*** Opening DATA EXTRACTS ***
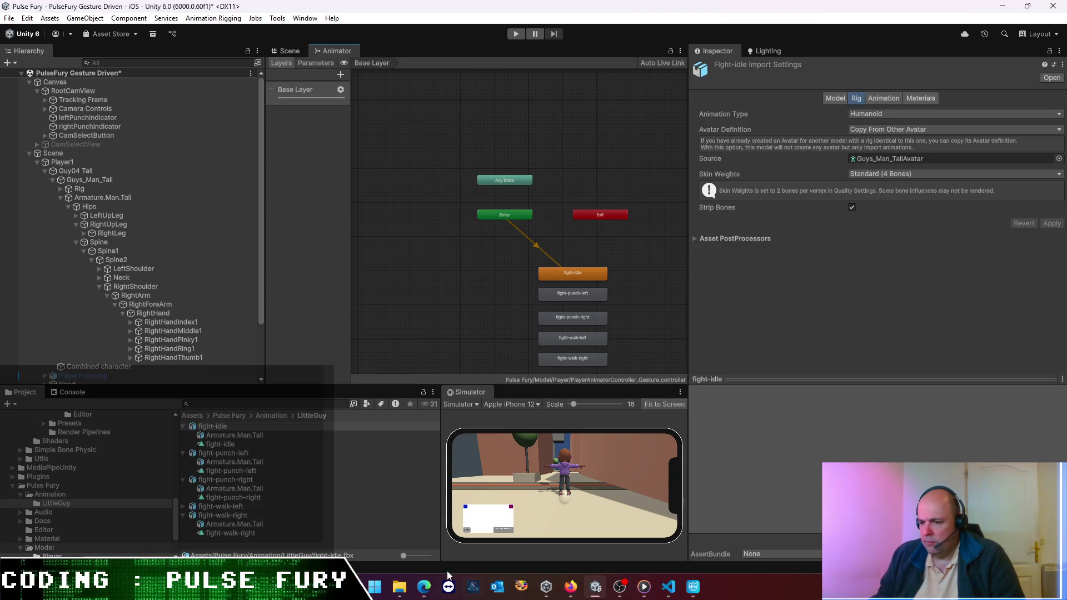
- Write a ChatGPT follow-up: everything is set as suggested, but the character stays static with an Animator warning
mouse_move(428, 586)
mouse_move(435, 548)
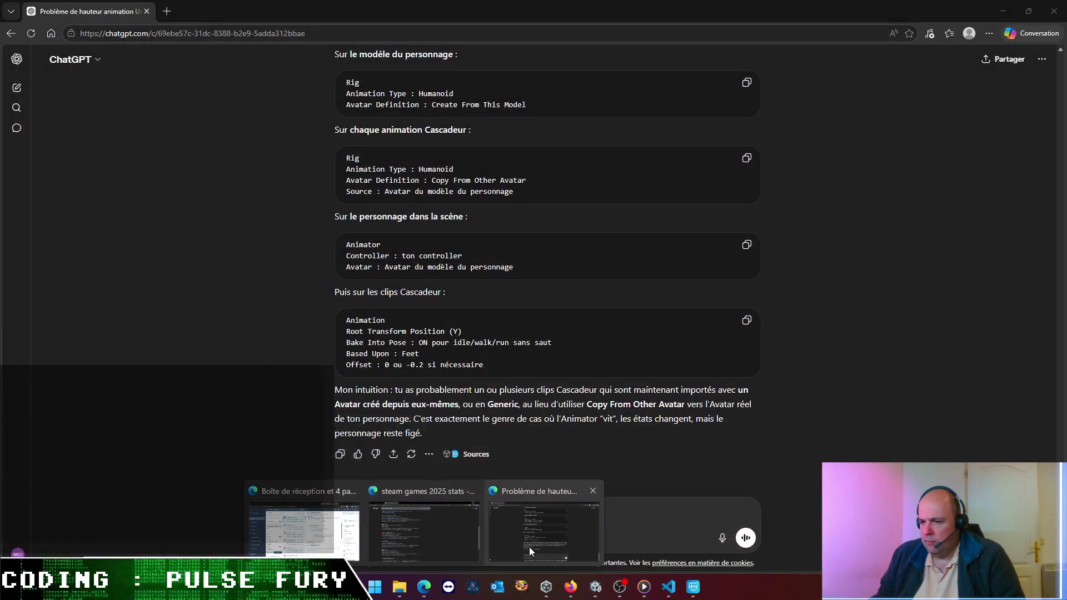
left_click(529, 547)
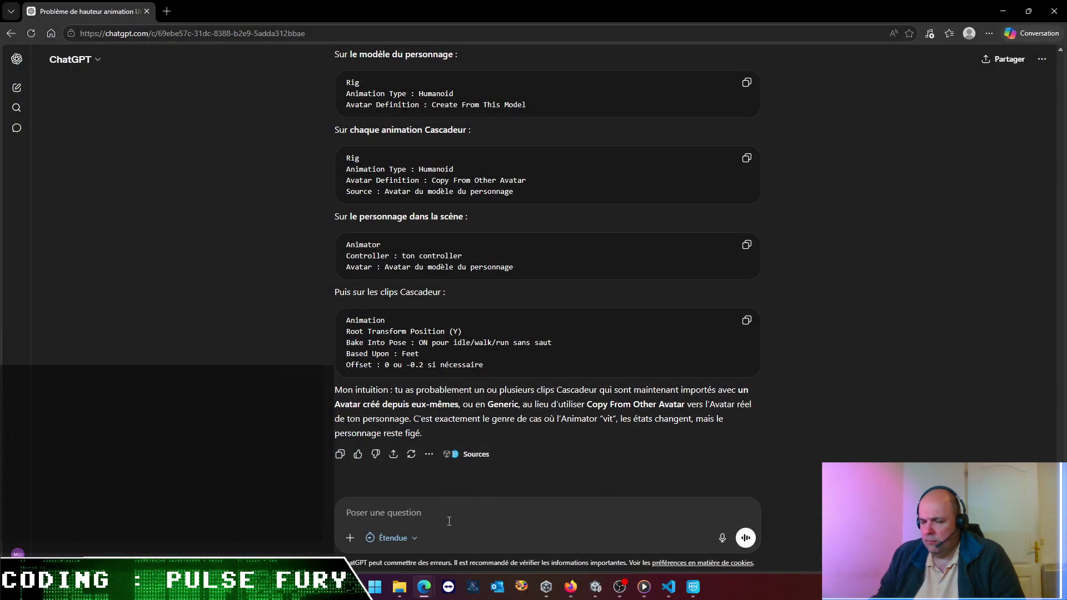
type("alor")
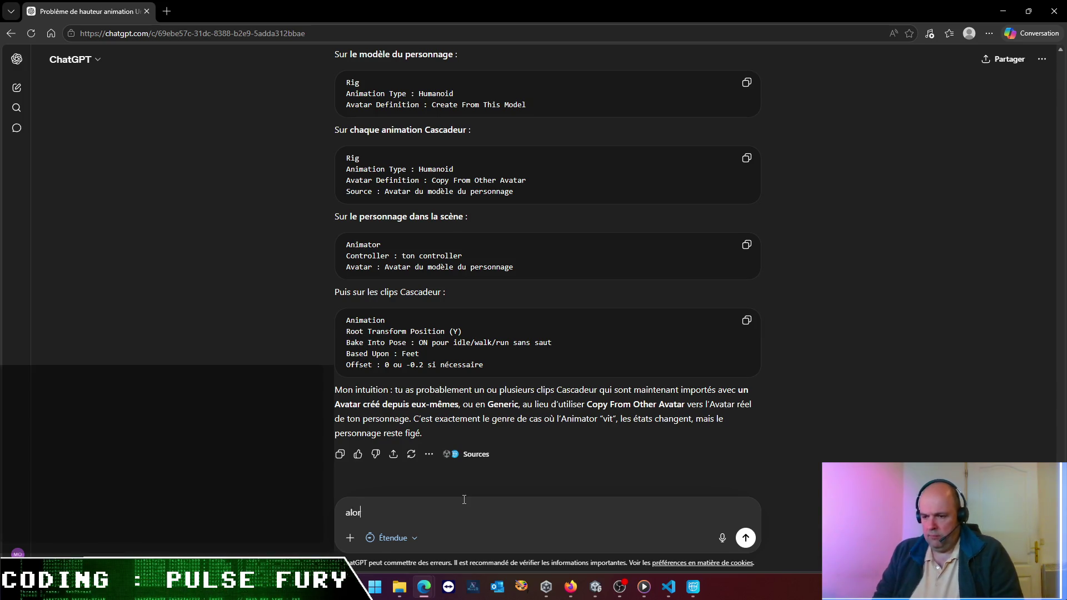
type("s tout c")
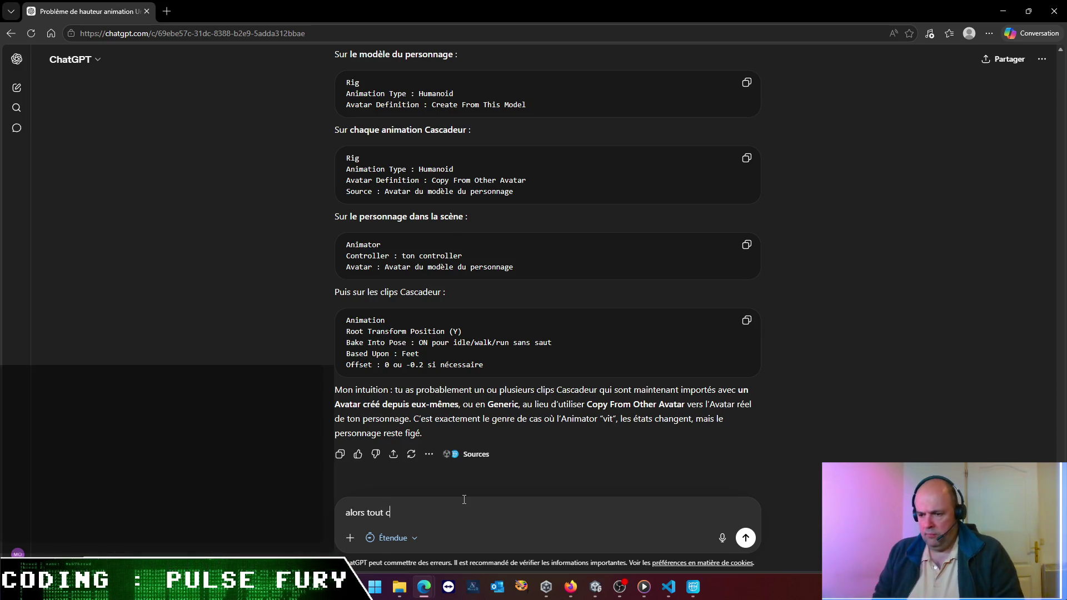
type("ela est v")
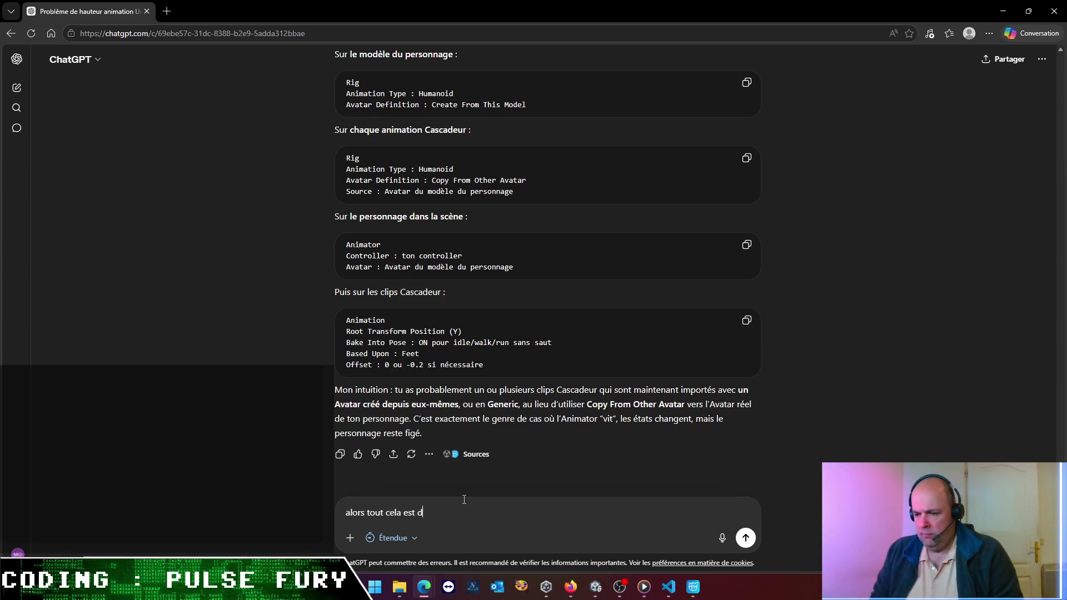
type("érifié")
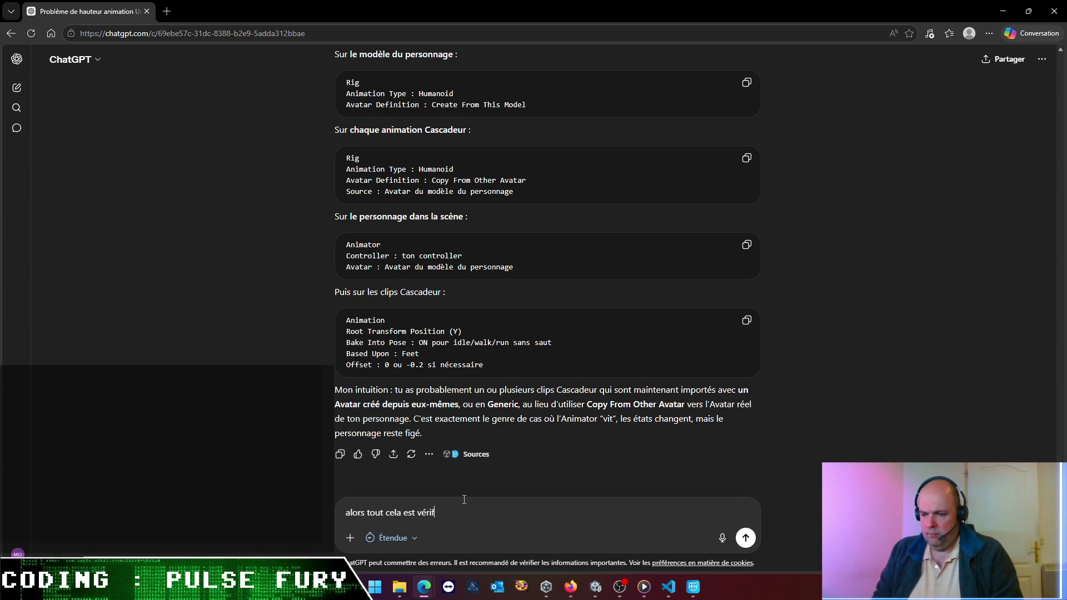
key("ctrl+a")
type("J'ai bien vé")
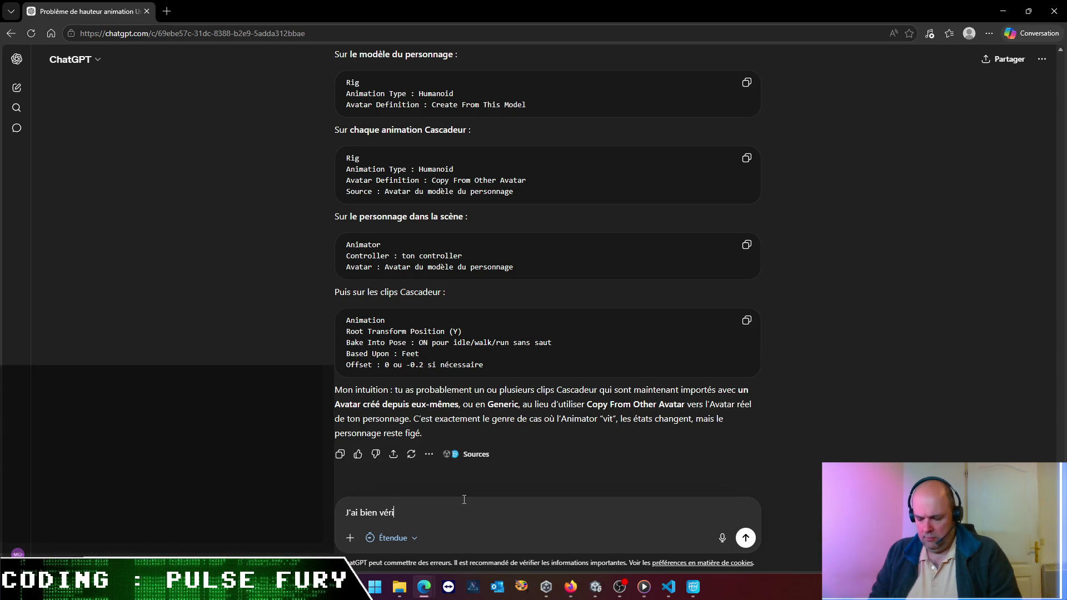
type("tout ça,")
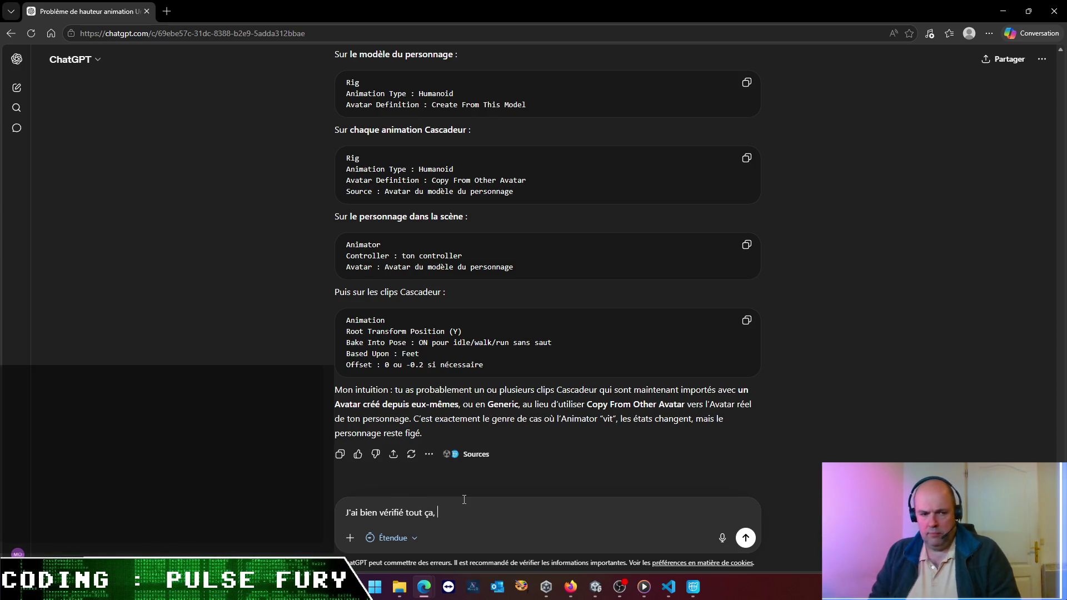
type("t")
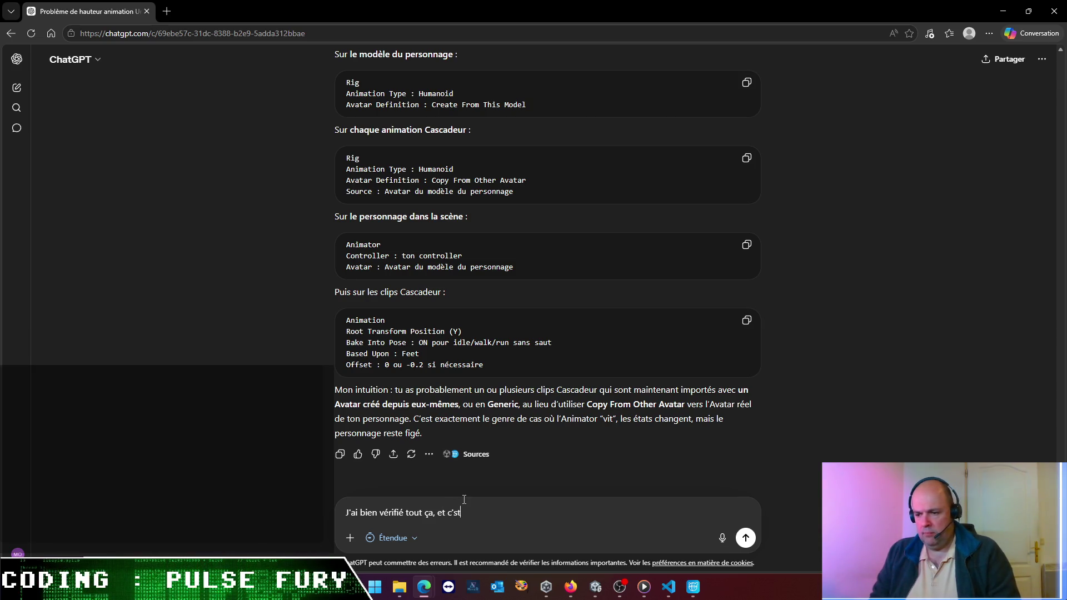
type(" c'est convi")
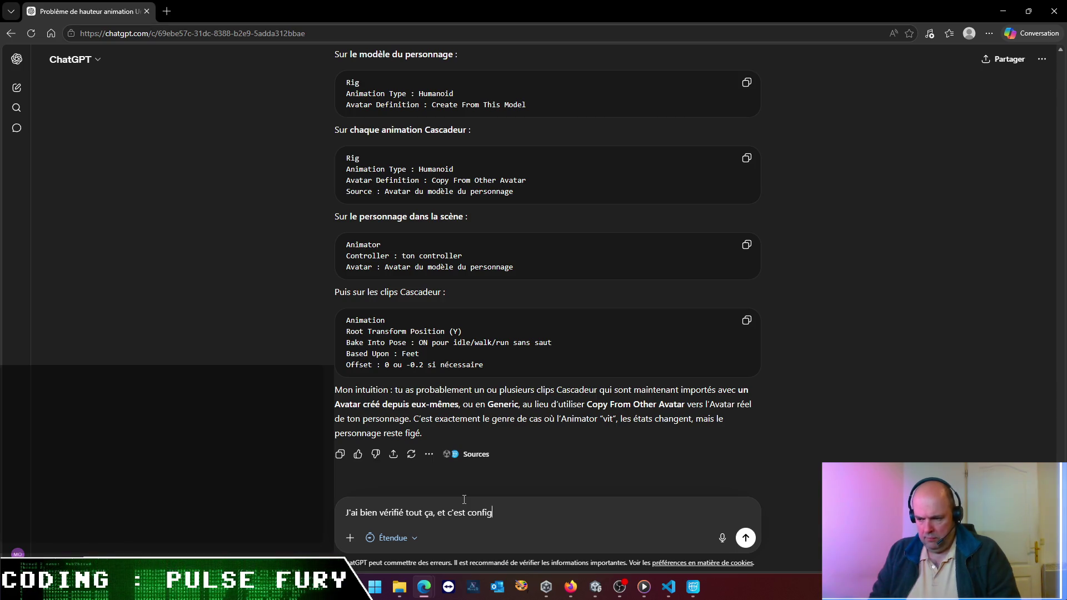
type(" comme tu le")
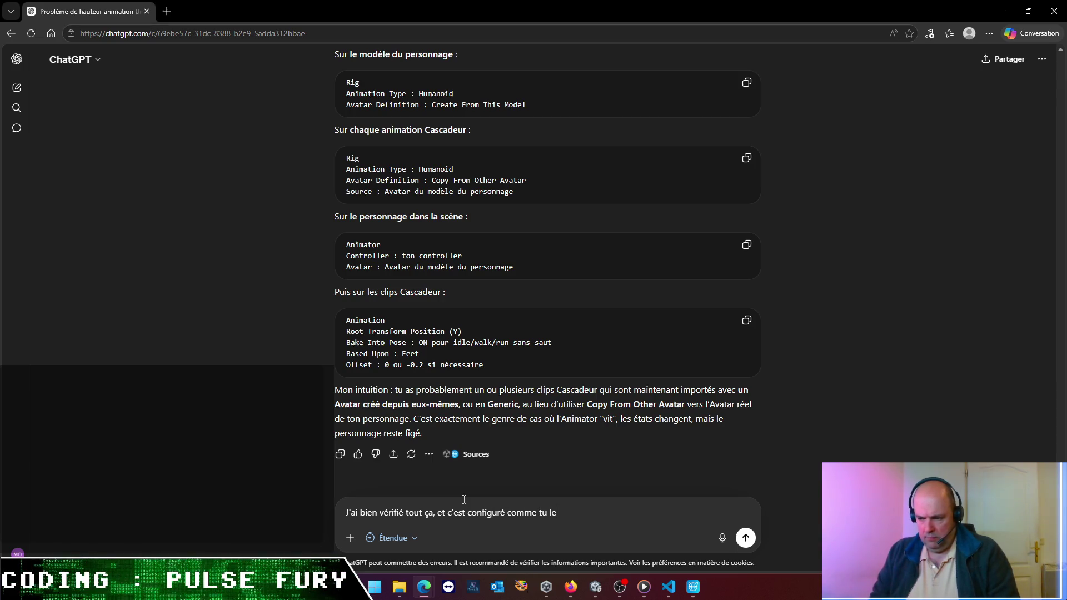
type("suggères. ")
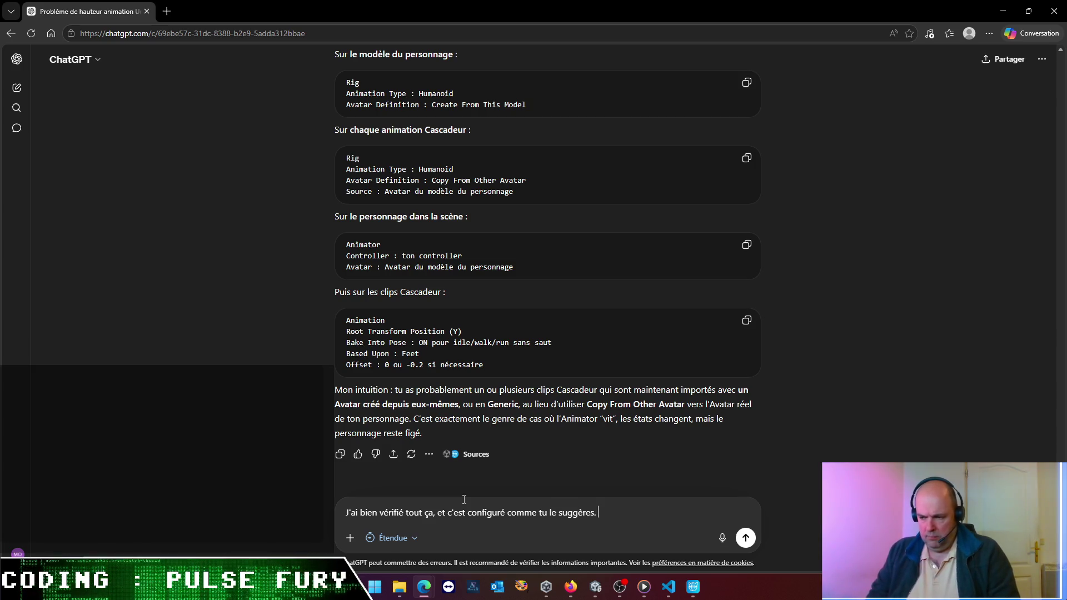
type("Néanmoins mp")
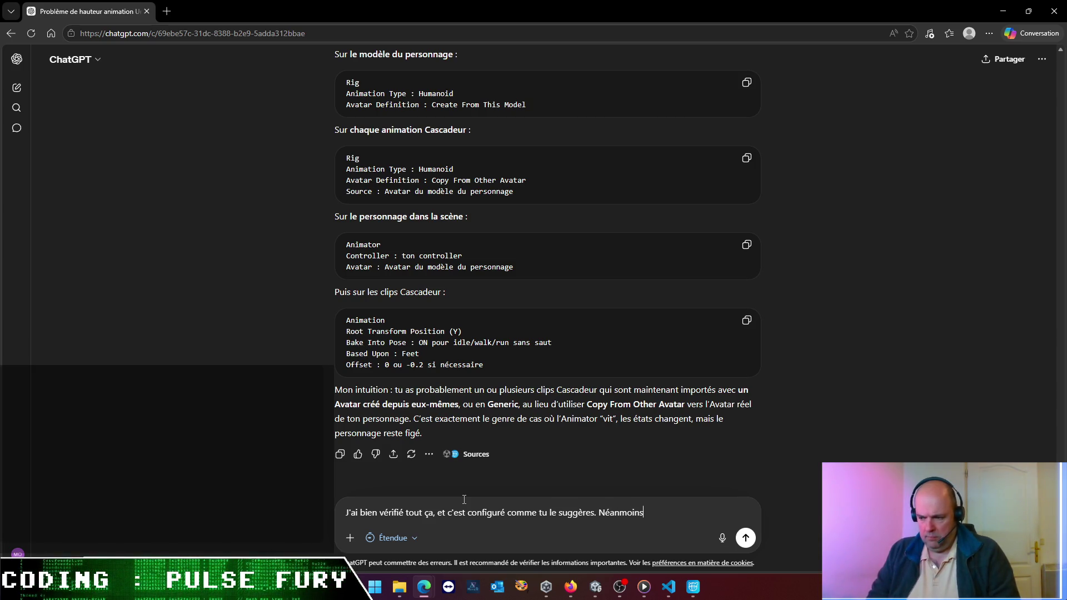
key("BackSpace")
*** Closing DATA EXTRACTS ***
● **PROBLEM TO WORK ON**: Each record above goes into the copy unchanged; the pictures do not.

● **WRITTEN REPLY**:
- Write a ChatGPT follow-up: everything is set as suggested, but the character stays static with an Animator warning
mouse_move(428, 586)
mouse_move(435, 548)
left_click(529, 547)
type("alor")
type("s tout c")
type("ela est v")
type("érifié")
key("ctrl+a")
type("J'ai bien vé")
type("tout ça,")
type("t")
type(" c'est convi")
type(" comme tu le")
type("suggères. ")
type("Néanmoins mp")
key("BackSpace")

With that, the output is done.